MADISON, Wis. – A 2013 Gallup Poll found 64 percent of Americans would not like their child to make politics a career.
Is it any wonder when they see the sleaze peddled by liberal state Supreme Court candidate JoAnne Kloppenburg and her left-wing friends in her scorched earth campaign to beat conservative Justice Rebecca Bradley?
“If you ever ask yourself the question, how come we don’t have more good people running for public office, go no further than to take a look at what has been happening to Rebecca Bradley,” U.S. Sen. Ron Johnson, R-Oshkosh, said.
And the state high court race isn’t even a partisan contest.
Johnson commented on the mud-slinging politics surrounding the state Supreme Court race Thursday morning during a conversation with Wisconsin Watchdog on “Madison in the Morning,” on NewsTalk 1310 WIBA.

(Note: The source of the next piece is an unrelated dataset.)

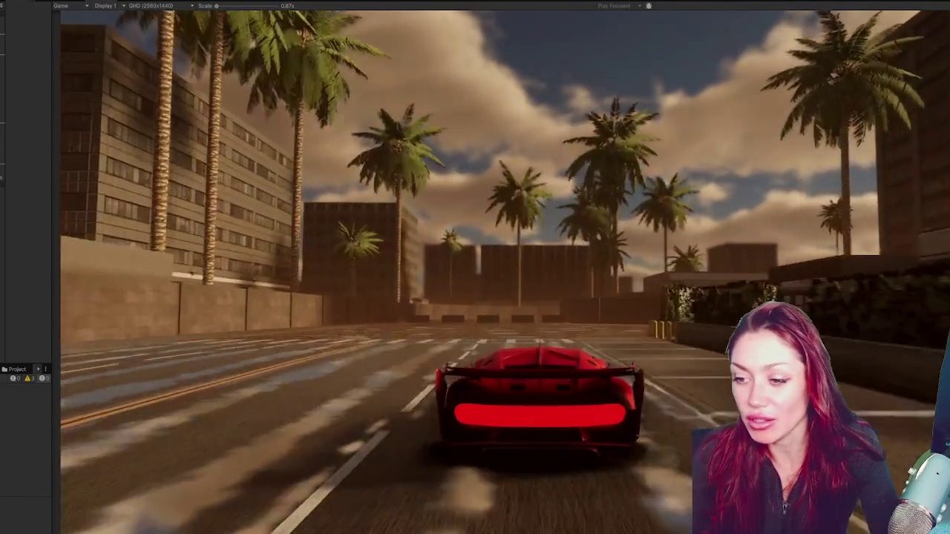
key(w)
key(d)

Last week, critics say, the Milwaukee Journal Sentinel hit a new low (and that’s no easy feat for the state’s largest newspaper) when it published a factually faulty story asserting Bradley had an extramarital affair.
“As a private attorney, Rebecca Bradley represented in a child placement case the former chief operating officer of the law firm where both had previously worked — and with whom she acknowledged having had an extramarital affair,” the newspaper reported.
One problem: the salacious story is highly misleading. Bradley’s ex-husband in a statement says he told a Journal Sentinel reporter it wasn’t true. The newspaper printed it anyway, without including Gordon Bradley’s defense of his ex-wife.
“I am outraged by the story in the Journal Sentinel accusing my former wife of having an extra-marital affair,” Gordon Bradley said in a statement. “Not only is their headline a lie, they knew it before they printed it.”
“I told their reporter Patrick Marley that we were separated at the time of the relationship when he emailed me about it yesterday. They didn’t even bother to print my quote. Running a false headline is both malicious and despicable,” he added.
Kloppenburg’s campaign has fully embraced the dirty political pool.
Supporters of the liberal appeals court judge also have seized on some embarrassing columns Rebecca Bradley wrote 24 years ago as a student at Marquette University. The anti-gay opinion pieces harshly condemned homosexuals with AIDS and criticized Americans who voted for President Bill Clinton.
Bradley apologized and said she was embarrassed about the 1992 columns. She said her point of view has changed significantly since then.
Bradley’s contrition means nothing to Kloppenburg, who has shown she will stop at little to fulfill her judicial ambition.
“There is no statute of limitations on hate,” her campaign said in a statement following the release of the columns to mainstream media by left-wing attack group One Wisconsin Now.
Kloppenburg knows just how close she was to realizing her Supreme Court dreams in 2011, when Justice David Prosser beat her in a closely contested – and expensive – race.
Johnson, who is in his own political battle against liberal former U.S. Sen. Russ Feingold, said it’s hard to blame people for resisting the call to politics.
“It’s a nasty, vicious process, which is why more good people don’t step up to the plate,” the senator said. “That’s bad for politics, it’s bad for our governance.”